What to produce:
An exact restatement of the entire listing is needed, excluding all images.

Data shown:
BEGIN

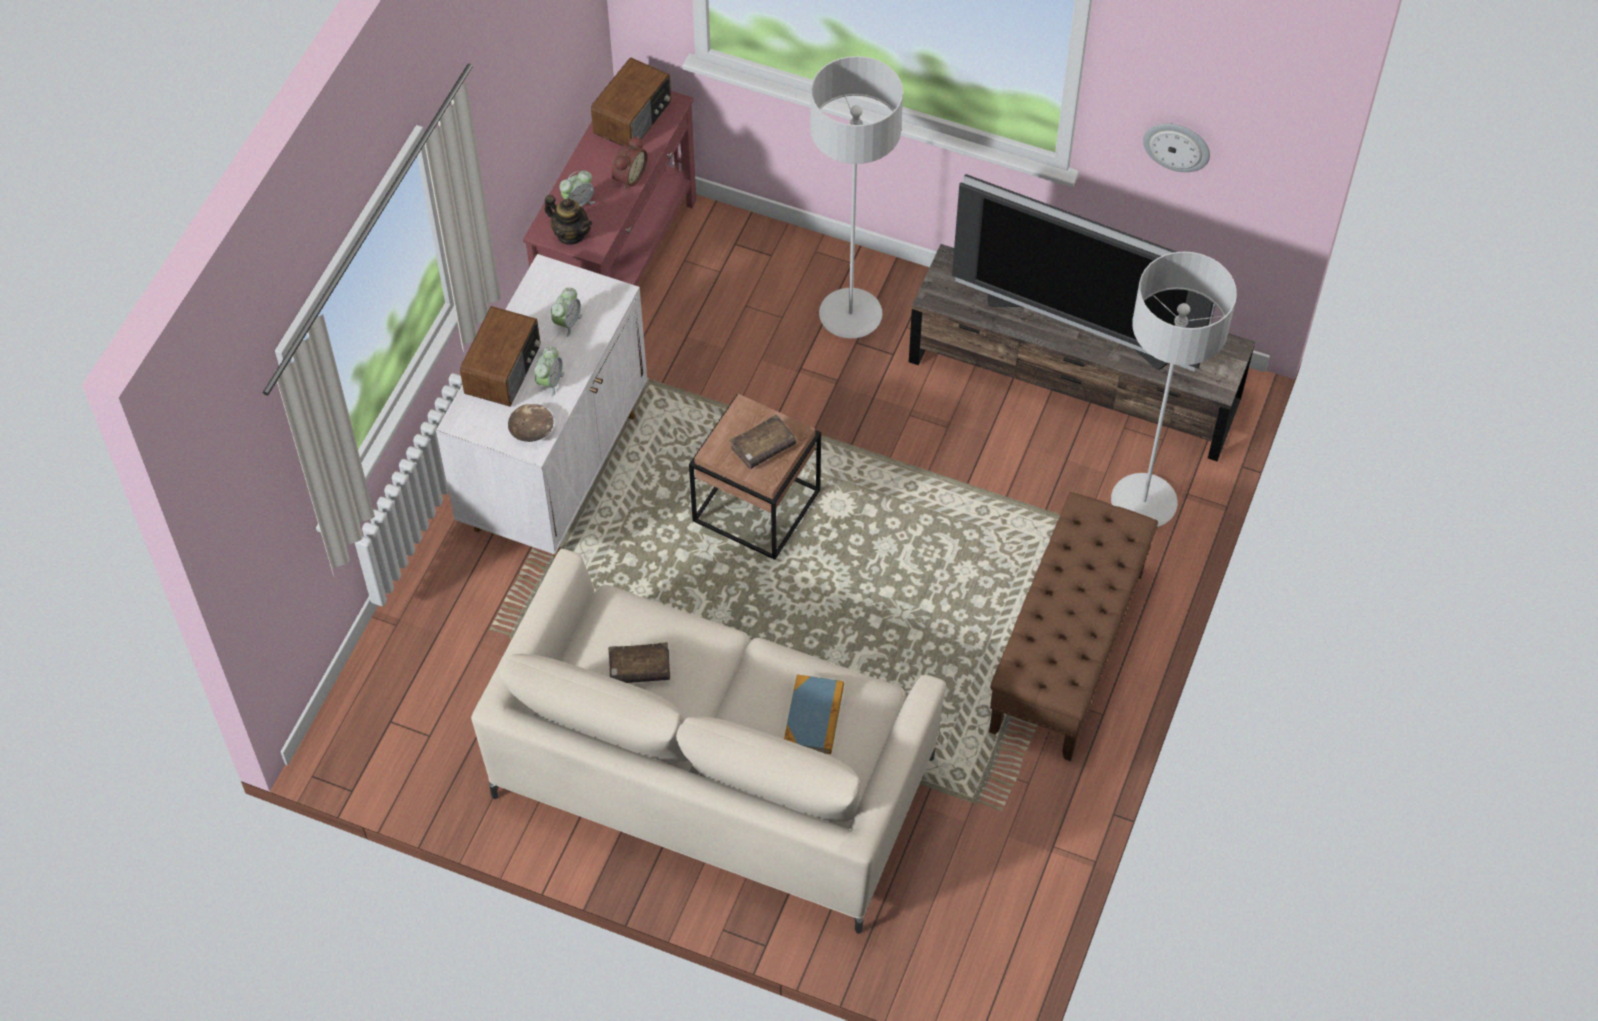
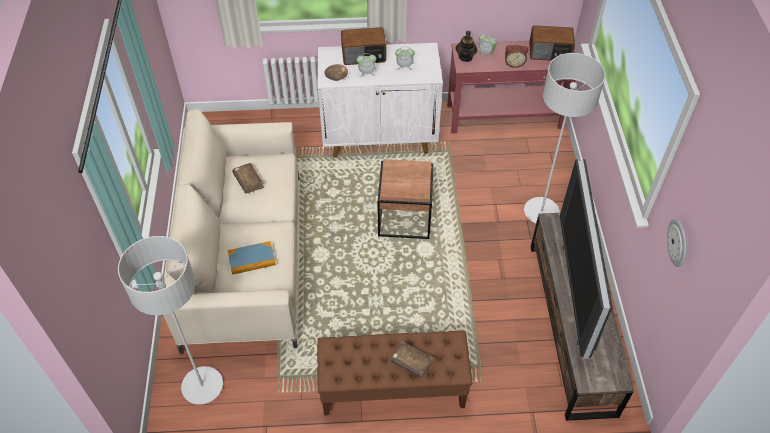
camera: 65 degrees right, 5 degrees down
(763, 447) = (405, 182): brown book -> brown book (411, 362)
(1143, 503) = (512, 391): grey floor lamp -> grey floor lamp (202, 386)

END

Your response:
camera: 65 degrees right, 5 degrees down
(763, 447) = (405, 182): brown book -> brown book (411, 362)
(1143, 503) = (512, 391): grey floor lamp -> grey floor lamp (202, 386)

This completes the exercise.